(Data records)
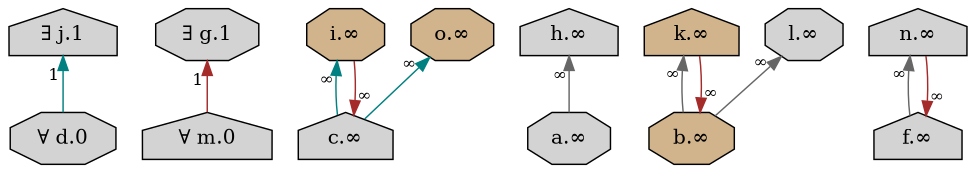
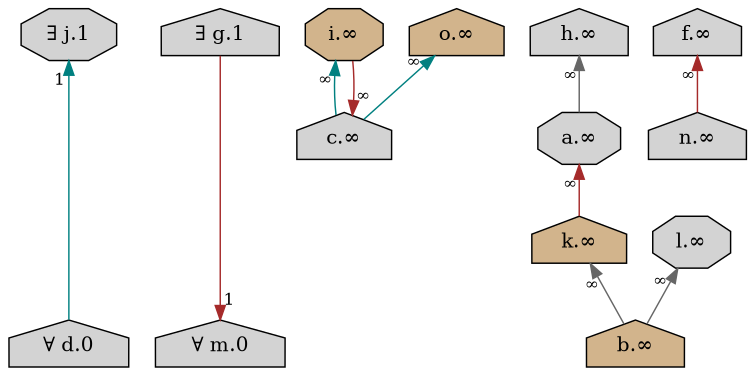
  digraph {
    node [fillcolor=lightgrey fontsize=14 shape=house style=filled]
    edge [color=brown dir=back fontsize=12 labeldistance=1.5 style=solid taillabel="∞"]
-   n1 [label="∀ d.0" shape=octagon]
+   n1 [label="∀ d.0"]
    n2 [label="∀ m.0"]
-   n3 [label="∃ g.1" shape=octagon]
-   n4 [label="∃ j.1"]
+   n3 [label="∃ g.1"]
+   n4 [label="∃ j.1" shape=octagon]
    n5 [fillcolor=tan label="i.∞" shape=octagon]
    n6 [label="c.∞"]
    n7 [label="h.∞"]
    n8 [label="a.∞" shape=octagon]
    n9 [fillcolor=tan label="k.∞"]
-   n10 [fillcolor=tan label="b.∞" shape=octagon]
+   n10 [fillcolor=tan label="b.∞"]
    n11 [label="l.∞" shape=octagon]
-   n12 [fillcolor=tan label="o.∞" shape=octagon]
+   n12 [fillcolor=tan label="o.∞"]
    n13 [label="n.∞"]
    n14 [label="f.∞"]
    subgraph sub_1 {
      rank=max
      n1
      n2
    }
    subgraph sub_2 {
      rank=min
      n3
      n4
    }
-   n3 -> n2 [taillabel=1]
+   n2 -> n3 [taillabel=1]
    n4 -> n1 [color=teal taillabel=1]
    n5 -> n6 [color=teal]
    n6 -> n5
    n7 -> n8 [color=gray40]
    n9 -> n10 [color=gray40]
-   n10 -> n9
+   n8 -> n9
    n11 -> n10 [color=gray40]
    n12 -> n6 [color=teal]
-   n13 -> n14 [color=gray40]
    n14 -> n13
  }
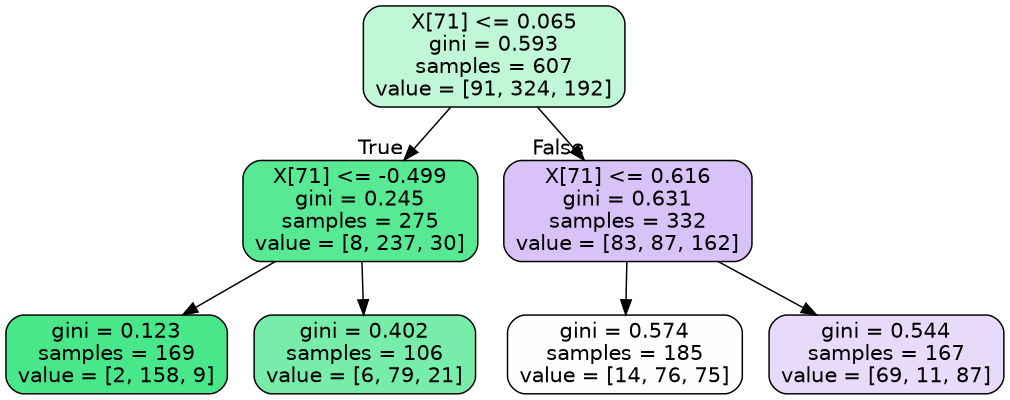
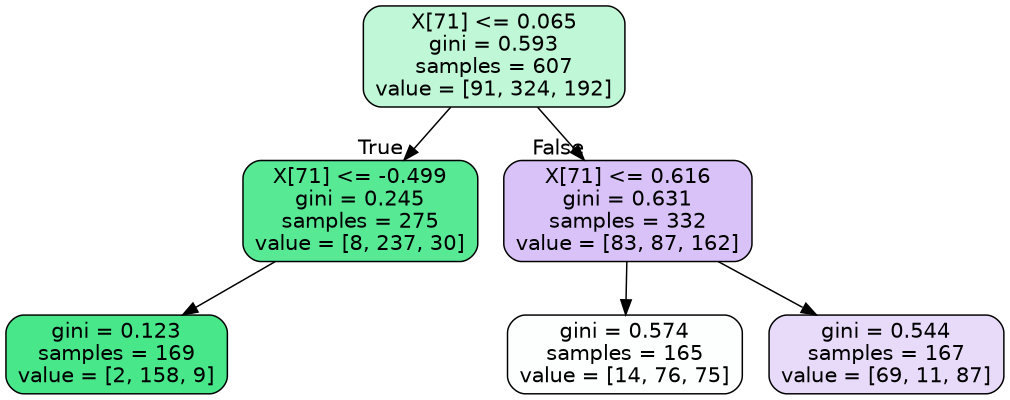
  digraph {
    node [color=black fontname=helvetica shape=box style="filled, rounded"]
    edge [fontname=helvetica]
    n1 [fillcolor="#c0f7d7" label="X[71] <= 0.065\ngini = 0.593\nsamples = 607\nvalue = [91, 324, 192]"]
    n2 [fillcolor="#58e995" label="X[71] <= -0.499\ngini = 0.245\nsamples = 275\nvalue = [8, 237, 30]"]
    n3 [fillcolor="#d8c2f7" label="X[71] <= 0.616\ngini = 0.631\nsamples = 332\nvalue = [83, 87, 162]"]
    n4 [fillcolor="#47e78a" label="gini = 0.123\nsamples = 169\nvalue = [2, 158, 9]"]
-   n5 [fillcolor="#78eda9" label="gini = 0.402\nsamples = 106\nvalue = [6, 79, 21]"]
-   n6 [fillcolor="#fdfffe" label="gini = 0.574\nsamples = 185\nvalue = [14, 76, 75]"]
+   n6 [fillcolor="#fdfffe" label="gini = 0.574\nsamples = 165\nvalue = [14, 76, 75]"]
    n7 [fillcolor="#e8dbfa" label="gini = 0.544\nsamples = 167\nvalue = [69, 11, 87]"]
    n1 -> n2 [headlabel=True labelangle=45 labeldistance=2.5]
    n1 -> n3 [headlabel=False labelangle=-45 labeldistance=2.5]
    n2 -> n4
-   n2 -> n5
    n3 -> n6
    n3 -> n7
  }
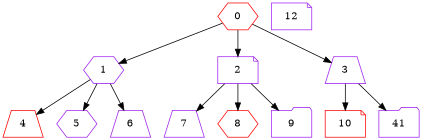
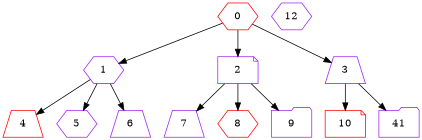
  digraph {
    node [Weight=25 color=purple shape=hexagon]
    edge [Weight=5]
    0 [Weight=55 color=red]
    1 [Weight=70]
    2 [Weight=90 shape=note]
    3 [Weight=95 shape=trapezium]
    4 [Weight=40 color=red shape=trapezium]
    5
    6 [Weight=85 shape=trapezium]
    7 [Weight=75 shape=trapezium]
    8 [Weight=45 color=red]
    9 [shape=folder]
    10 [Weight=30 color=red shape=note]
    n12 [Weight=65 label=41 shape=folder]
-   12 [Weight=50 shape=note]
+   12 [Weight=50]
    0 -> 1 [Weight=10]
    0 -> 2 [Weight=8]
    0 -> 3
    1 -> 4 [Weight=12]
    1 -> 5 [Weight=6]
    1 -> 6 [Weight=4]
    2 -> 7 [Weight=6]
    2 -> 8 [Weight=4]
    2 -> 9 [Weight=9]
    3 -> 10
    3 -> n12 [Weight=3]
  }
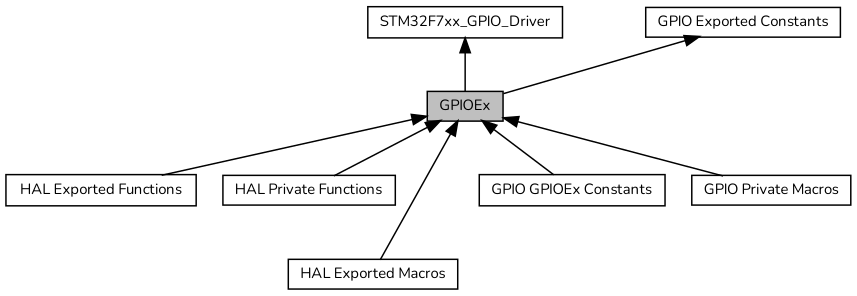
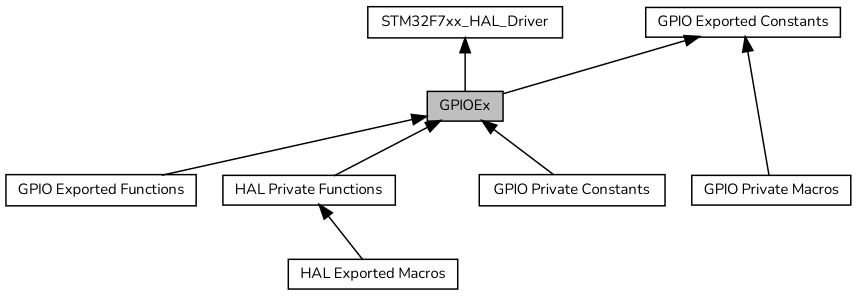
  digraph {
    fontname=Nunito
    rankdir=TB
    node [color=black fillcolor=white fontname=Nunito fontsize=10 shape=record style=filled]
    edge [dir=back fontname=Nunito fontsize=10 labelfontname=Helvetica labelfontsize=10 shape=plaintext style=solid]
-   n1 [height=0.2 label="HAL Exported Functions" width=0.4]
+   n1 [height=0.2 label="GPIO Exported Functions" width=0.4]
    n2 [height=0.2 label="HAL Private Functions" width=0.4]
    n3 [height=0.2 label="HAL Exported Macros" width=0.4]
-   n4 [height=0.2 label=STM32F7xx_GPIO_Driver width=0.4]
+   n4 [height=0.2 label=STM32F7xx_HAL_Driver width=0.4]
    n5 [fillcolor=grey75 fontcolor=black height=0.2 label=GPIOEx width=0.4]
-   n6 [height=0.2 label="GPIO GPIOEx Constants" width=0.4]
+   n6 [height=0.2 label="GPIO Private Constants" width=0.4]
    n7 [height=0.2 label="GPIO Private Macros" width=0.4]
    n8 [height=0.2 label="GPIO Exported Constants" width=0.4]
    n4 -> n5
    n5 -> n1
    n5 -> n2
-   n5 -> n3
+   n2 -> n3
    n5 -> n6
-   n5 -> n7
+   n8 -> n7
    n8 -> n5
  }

WHAT YOU HAVE TO DO>
Can you reproduce the rows above without any changes, from the very first one through the line containing "n11 -> n10 [color=gray40]", with both ends included and the pictures omitted?

TASK ANSWER>
  digraph {
    node [fillcolor=lightgrey fontsize=14 shape=house style=filled]
    edge [color=brown dir=back fontsize=12 labeldistance=1.5 style=solid taillabel="∞"]
-   n1 [label="∀ d.0" shape=octagon]
+   n1 [label="∀ d.0"]
    n2 [label="∀ m.0"]
-   n3 [label="∃ g.1" shape=octagon]
-   n4 [label="∃ j.1"]
+   n3 [label="∃ g.1"]
+   n4 [label="∃ j.1" shape=octagon]
    n5 [fillcolor=tan label="i.∞" shape=octagon]
    n6 [label="c.∞"]
    n7 [label="h.∞"]
    n8 [label="a.∞" shape=octagon]
    n9 [fillcolor=tan label="k.∞"]
-   n10 [fillcolor=tan label="b.∞" shape=octagon]
+   n10 [fillcolor=tan label="b.∞"]
    n11 [label="l.∞" shape=octagon]
-   n12 [fillcolor=tan label="o.∞" shape=octagon]
+   n12 [fillcolor=tan label="o.∞"]
    n13 [label="n.∞"]
    n14 [label="f.∞"]
    subgraph sub_1 {
      rank=max
      n1
      n2
    }
    subgraph sub_2 {
      rank=min
      n3
      n4
    }
-   n3 -> n2 [taillabel=1]
+   n2 -> n3 [taillabel=1]
    n4 -> n1 [color=teal taillabel=1]
    n5 -> n6 [color=teal]
    n6 -> n5
    n7 -> n8 [color=gray40]
    n9 -> n10 [color=gray40]
-   n10 -> n9
+   n8 -> n9
    n11 -> n10 [color=gray40]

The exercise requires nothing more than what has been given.